Une créatrice de contenu cubaine résidant en Espagne a éclaté en sanglots devant ses abonnés en lisant à haute voix une lettre que sa mère lui a envoyée depuis Cuba, un message si intime et si universel qu'il a touché une plaie que des millions de familles cubaines partagent en silence.
Dei Flaki Flow, qui vit en dehors de Cuba depuis trois ans, a publié la vidéo le 4 juin avec la description « Cela fait 3 ans que je suis parti de Cuba » et l'a dédiée à « toutes les mères cubaines qui ne sont pas avec leurs enfants ».
La lettre commence par une image qui résume tout : « Ma chère fille, aujourd'hui je me suis réveillée en regardant ta photo, celle que j'ai gardée près de la Vierge et des choses les plus précieuses de ma vie. Je l'ai nettoyée avec le bout de mon tablier comme si je pouvais également enlever la distance qui nous sépare. »
La mère décrit une maison transformée par l'absence : « La maison ne résonne plus de la même façon depuis que tu es parti. Ta chambre a encore quelque chose de toi. Parfois, j'y entre juste pour sentir que tu es encore là. »

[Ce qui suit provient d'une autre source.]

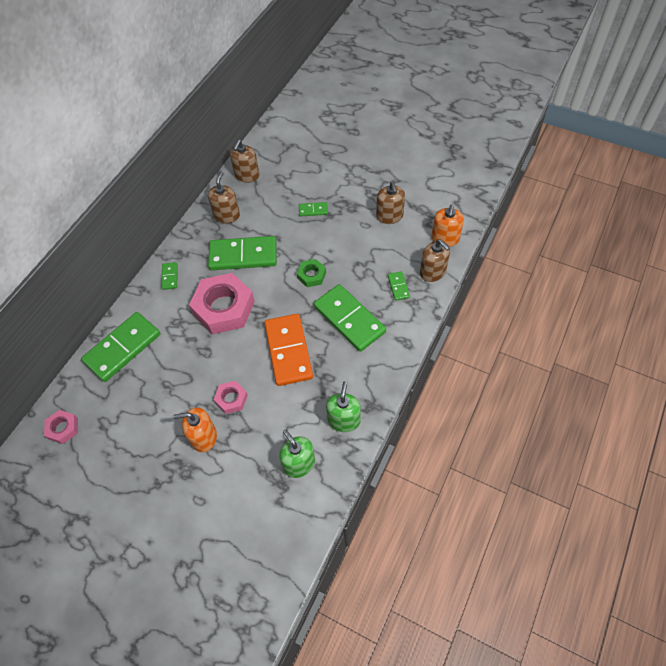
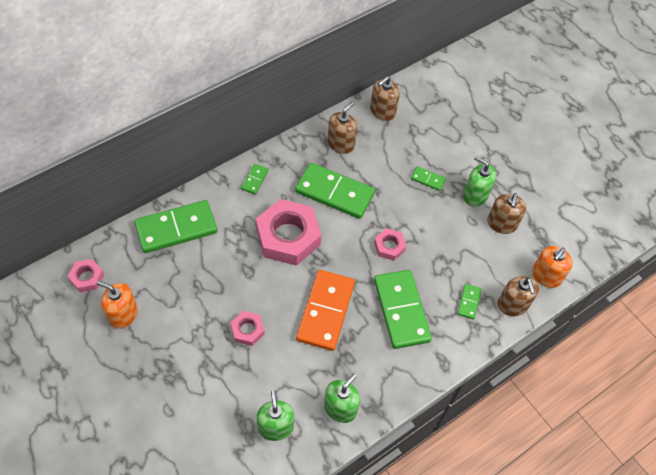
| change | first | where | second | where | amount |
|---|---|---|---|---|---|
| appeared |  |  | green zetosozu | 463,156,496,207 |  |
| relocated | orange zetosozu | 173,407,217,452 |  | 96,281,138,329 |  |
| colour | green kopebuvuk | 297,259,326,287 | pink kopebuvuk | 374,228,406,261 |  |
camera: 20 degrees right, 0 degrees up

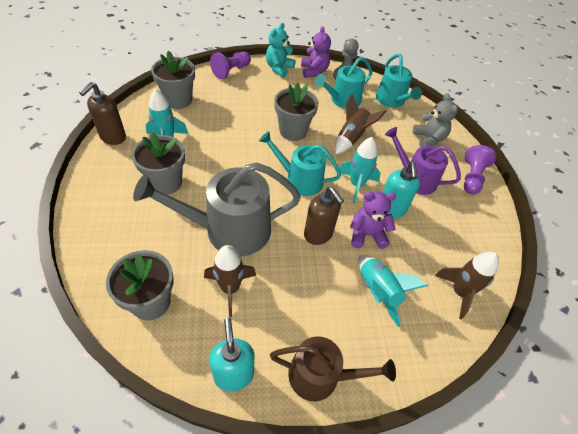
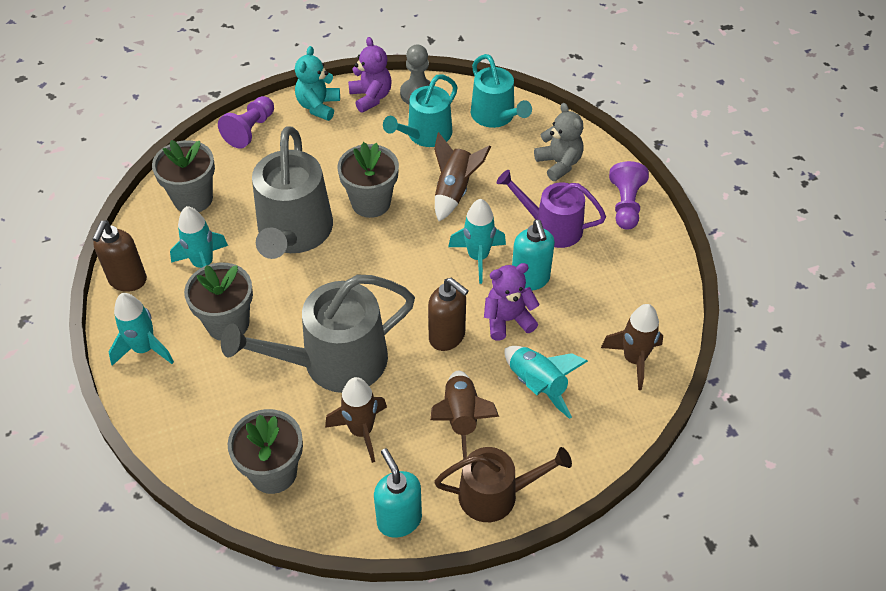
| change | first | where | second | where | amount |
|---|---|---|---|---|---|
| missing | turquoise fetuvedan | 259,131,341,196 |  |  |  |
| appeared |  |  | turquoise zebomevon | 109,293,174,366 |  |
| appeared |  |  | grey fetuvedan | 252,126,333,259 |  |
| appeared |  |  | brown zebomevon | 430,371,499,459 |  |
camera: 10 degrees left, 0 degrees up

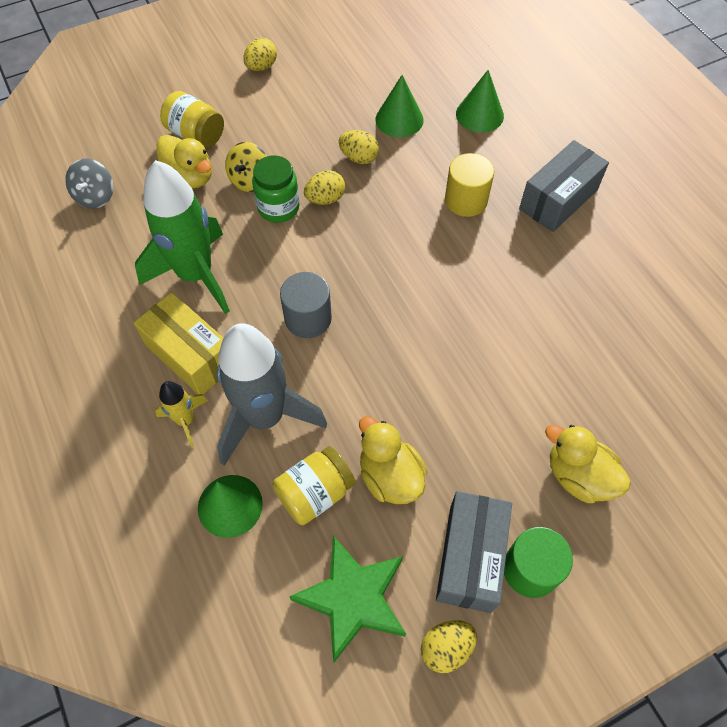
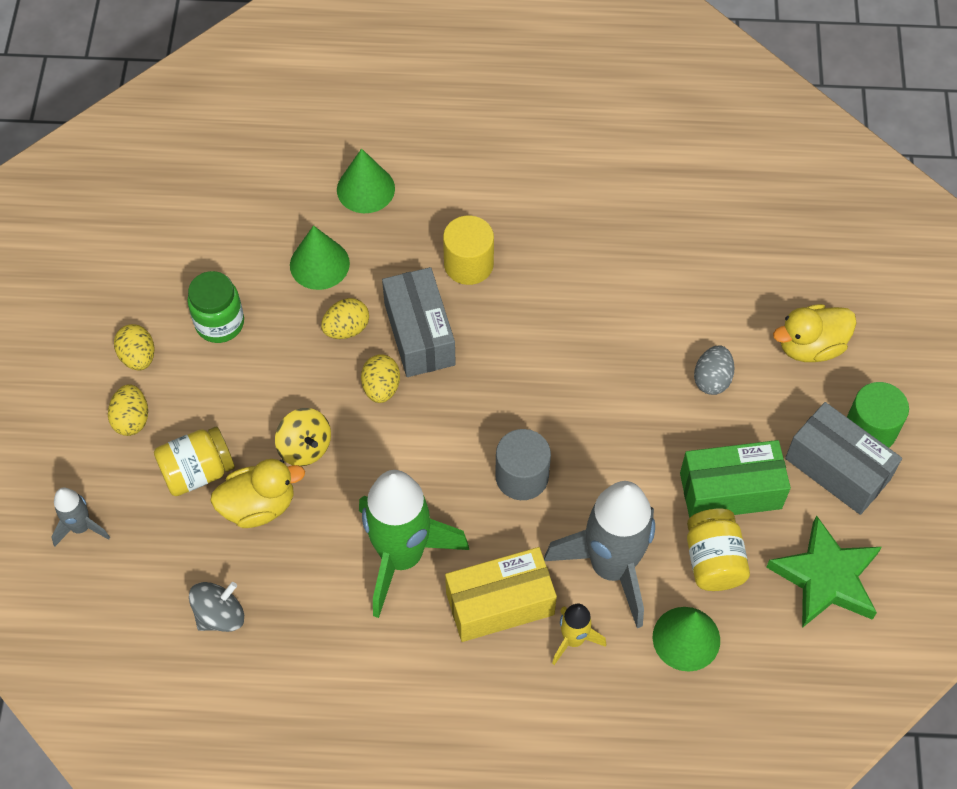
| change | first | where | second | where | amount |
|---|---|---|---|---|---|
| appeared |  |  | grey zebomevon | 51,488,110,546 |  |
| appeared |  |  | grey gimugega | 694,345,735,395 |  |
| relocated | green golasunen | 252,155,299,223 |  | 187,271,244,343 |  |
| relocated | yellow gimugega | 421,620,477,673 |  | 108,384,148,436 |  |
| relocated | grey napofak | 519,140,609,232 |  | 382,267,456,377 |  |
| exchanged | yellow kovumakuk | 359,416,427,504 | green napofak | 680,440,791,518 |  |
| spun | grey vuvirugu | 65,159,113,209 |  | 189,582,244,632 | 75 degrees counterclockwise |
camera: 60 degrees left, 0 degrees up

Un des passages les plus puissants du texte déconstruit le récit le plus répandu sur l'émigration cubaine : « Beaucoup pensent que les enfants partent à la recherche d'une vie meilleure pour eux. Je connais la vérité : tu es parti en pensant à nous. Tu es parti pour que la nourriture ne manque pas sur la table, pour que la famille puisse avancer ».
La mère reconnaît aussi le fardeau que sa fille a porté seule : « Je t’ai vue partir avec une valise pleine de rêves et le cœur chargé de responsabilités qui n’auraient jamais dû peser tant sur des épaules si jeunes. »
Et au lieu de l'appeler émigrante, il l'appelle courageuse : « Bien que le monde te voie comme une émigrante, moi je te vois comme une courageuse ».
Le passage qui a le plus ému ceux qui ont vu la vidéo est celui qui libère la fille de toute dette : «Tu ne me dois rien, ma fille. Pas un dollar. Pas un paquet. Pas une recharge. Pas un sacrifice de plus».
Dei Flaki Flow n'a pas pu terminer de lire sans pleurer. « C'est impossible », a-t-il répété plusieurs fois devant la caméra, tandis que ses abonnés inondaient les commentaires de leurs propres histoires de séparation.
La lettre se termine par une certitude que de nombreuses mères cubaines reconnaîtront comme leur propre : « Souviens-toi que dans cette petite maison de Cuba, il y a une mère qui chaque nuit prie Dieu pour toi. Parce que les enfants émigrent, mais pour une mère, ils ne s'en vont jamais vraiment. De tout mon cœur, maman ».
Le vidéo se produit dans le contexte du plus grand exode migratoire de l'histoire cubaine post-révolutionnaire : entre 2021 et 2025, plus d'un million de Cubains ont quitté l'île poussés par la crise économique, les coupures de courant chroniques, la pénurie et la répression politique.
Il est estimé que 38 % des familles cubaines ont au moins un membre vivant à l'étranger, et les séparations durent généralement entre deux et quatre ans, avec des cas documentés allant jusqu'à six ans.
Cette douleur collective a trouvé sur les réseaux sociaux un espace de catharsis. Cette semaine, une mère cubaine a retrouvé ses enfants en Serbie après quatre ans de séparation, une autre des vidéos qui a ému des milliers de personnes ces derniers jours.
En concluant sa vidéo, Dei Flaki Flow a résumé en une phrase ce que la lettre de sa mère avait exprimé en pages entières : « La distance sépare les corps, mais jamais l'amour d'une mère et d'une fille ».